-- Task statement --
Search the records for the string "November" and copy every line where it turns up.

-- Records supplied --
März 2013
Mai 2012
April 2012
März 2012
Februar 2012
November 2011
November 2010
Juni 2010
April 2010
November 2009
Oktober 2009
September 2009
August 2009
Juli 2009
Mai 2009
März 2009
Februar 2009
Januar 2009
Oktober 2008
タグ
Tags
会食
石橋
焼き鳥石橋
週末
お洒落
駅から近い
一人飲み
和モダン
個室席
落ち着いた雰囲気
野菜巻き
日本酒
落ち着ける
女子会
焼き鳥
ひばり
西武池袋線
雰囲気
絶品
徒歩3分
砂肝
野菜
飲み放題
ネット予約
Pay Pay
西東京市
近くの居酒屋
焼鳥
==
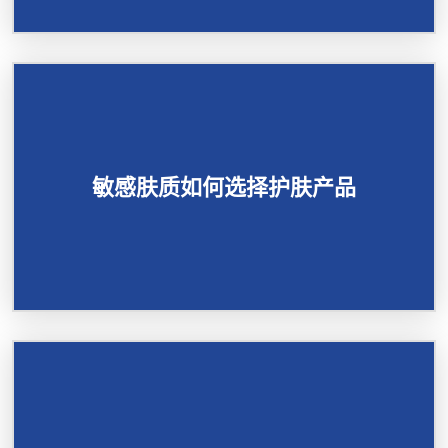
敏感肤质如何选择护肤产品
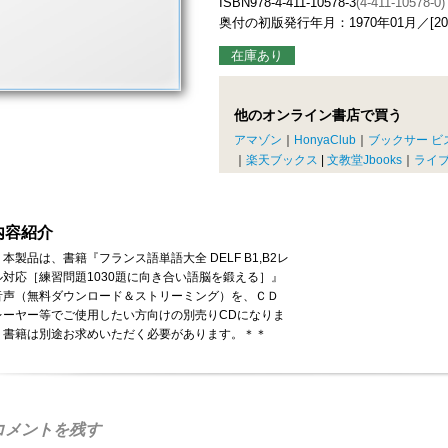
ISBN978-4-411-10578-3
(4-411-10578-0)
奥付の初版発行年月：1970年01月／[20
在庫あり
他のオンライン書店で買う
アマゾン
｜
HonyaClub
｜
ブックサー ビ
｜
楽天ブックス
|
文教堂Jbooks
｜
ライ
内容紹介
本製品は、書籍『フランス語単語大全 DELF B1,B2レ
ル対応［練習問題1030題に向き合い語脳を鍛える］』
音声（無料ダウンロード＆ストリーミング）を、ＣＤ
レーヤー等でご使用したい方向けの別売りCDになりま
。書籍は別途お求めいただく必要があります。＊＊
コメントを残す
---
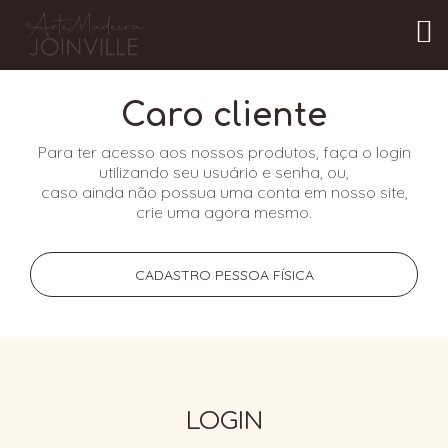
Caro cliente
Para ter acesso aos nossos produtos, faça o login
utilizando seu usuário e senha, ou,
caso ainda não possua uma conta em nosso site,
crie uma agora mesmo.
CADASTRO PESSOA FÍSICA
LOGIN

-- The completed task --
November 2011
November 2010
November 2009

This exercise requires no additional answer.